- **Reading passage**:
PmRails provides the following commands:

  • pmrails-new: Creates a new Rails application as a wrapper around rails new.
    Usage: pmrails-new RAILS_VERSION APP_PATH [OPTIONS]

  • pmrails-new-plus: Performs the typical setup tasks for developing a new Rails application with PmRails in a single step.
    Usage: pmrails-new-plus RAILS_VERSION APP_PATH [OPTIONS]

  • pmrails-init: Generates a standard set of PmRails configuration files for an existing Rails application.
    Usage: pmrails-init [OPTIONS]

  • pmrails-run: Runs an arbitrary command inside a single Rails container with project-local runtime directories.
    Usage: pmrails-run COMMAND [OPTIONS]

  • pmrails-compose: Wraps podman-compose to operate the project's Compose environment.
    Usage: pmrails-compose [GLOBAL_OPTIONS] COMMAND [COMMAND_OPTIONS]

Deprecated Commands

The following legacy commands are kept for backward compatibility and will be removed in a future release:

  • pmrails → use pmrails-run bin/rails instead.
  • pmbundle → use pmrails-run bundle instead.
  • pmrailsenvexec → use pmrails-run instead.

Installation

Prerequisites

You must have Podman installed. Follow the Podman Installation Instructions for your operating system.

If you plan to use pmrails-compose (Mode 3), you also need podman-compose.

Important: You must install a recent version of podman-compose from PyPI. The versions provided by default OS package managers (such as apt) are often too old and may not work correctly with PmRails. We highly recommend using pipx for the installation.

Example installation on Ubuntu/Debian using pipx:

# Install pipx
sudo apt update
sudo apt install pipx
pipx ensurepath

# Reload your shell to apply PATH changes
exec $SHELL -l

# Install the latest podman-compose from PyPI
pipx install podman-compose

On other operating systems, install pipx by following the official pipx installation guide, and then run pipx install podman-compose. For more details, see the podman-compose repository.

- **Excerpted records**:
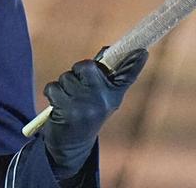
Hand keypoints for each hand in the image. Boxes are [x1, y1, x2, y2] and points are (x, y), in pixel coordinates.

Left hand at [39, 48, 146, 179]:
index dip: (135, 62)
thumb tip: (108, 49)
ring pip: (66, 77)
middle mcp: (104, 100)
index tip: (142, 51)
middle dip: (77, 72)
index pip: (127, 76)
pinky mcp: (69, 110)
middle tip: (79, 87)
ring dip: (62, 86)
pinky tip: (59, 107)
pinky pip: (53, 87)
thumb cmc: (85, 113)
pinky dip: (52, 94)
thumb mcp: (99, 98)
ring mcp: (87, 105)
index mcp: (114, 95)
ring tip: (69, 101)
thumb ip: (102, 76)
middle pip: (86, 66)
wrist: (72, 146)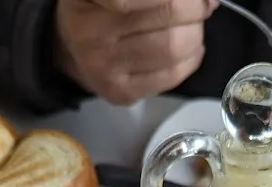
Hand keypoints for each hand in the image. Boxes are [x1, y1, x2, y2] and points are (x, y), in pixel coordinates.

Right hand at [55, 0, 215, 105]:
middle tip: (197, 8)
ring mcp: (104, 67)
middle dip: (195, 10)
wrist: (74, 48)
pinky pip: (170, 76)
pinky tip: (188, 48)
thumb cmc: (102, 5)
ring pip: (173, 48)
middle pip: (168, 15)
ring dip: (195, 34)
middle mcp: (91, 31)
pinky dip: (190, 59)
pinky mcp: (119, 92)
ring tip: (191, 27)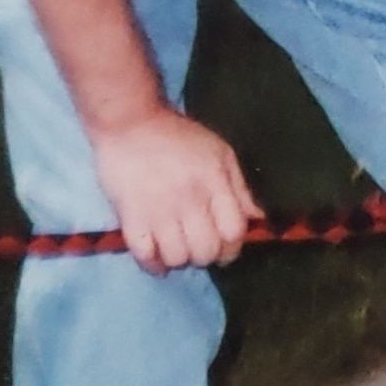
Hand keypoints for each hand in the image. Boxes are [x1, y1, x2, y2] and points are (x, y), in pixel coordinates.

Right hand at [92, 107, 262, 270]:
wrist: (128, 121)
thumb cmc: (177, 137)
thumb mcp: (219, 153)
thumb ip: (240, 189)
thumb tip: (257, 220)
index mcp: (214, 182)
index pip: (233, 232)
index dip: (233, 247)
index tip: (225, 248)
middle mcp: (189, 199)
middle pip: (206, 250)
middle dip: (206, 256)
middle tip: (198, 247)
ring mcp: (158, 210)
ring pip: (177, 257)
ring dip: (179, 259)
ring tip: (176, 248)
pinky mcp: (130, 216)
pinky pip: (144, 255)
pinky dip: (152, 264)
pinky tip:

- **Your tasks**:
[a] In the PmRails documentation, what should be used in place of the deprecated pmbundle command?
[b] Write the next part of the PmRails documentation, picking up after its final sentence.

- **Results by task**:
[a] pmrails-run bundle

[b]
Install PmRails

Download PmRails to your preferred location. For example:

mkdir -p ~/.var
cd ~/.var
git clone https://github.com/wakairo/pmrails.git

Add the bin directory to your system's PATH environment variable. For example, using bash:

echo 'export PATH="$HOME/.var/pmrails/bin:$PATH"' >> ~/.bashrc
exec $SHELL -l

(Optional) Set Up Aliases

PmRails ships with a small aliases file that defines shorthand aliases for the most common invocations. Sourcing it lets you replace long commands like:

pmrails-compose exec rails-app bin/rails console

with shorter ones like:

pmrails-crails console

To install the aliases, append the file to your shell's startup script and reload the shell. For bash:

cat ~/.var/pmrails/aliases >> ~/.bashrc
exec $SHELL -l

This adds the following aliases:

# pmrails aliases
alias pmrails-rrails='pmrails-run bin/rails'
alias pmrails-crails='pmrails-compose exec rails-app bin/rails'
alias pmrails-cmpexe='pmrails-compose exec rails-app'

Usage

PmRails has three primary modes:

  1. Create a new Rails application only — runs rails new inside a container.
  2. Create and develop with a single Rails container — installs gems into .pmrails/var/bundle/, then uses pmrails-run for day-to-day Rails commands.
  3. Create and develop with Compose — installs gems into .pmrails/var/bundle/, then uses .pmrails/compose.yaml and pmrails-compose to operate a multi-container environment (Rails + database + Selenium, etc.).

These modes share the same building blocks and can be combined freely:

  • A custom Rails container image (.pmrails/Dockerfile) can be used with or without a multi-container setup.
  • A multi-container setup (.pmrails/compose.yaml) can be used with or without a custom image.
  • pmrails-init generates both Dockerfile and compose.yaml, but you can keep only what you need.

1. Create a New Rails Application Only

Use this mode when you only want to generate the application files and intend to run the application in another environment. pmrails-new behaves the same as rails new.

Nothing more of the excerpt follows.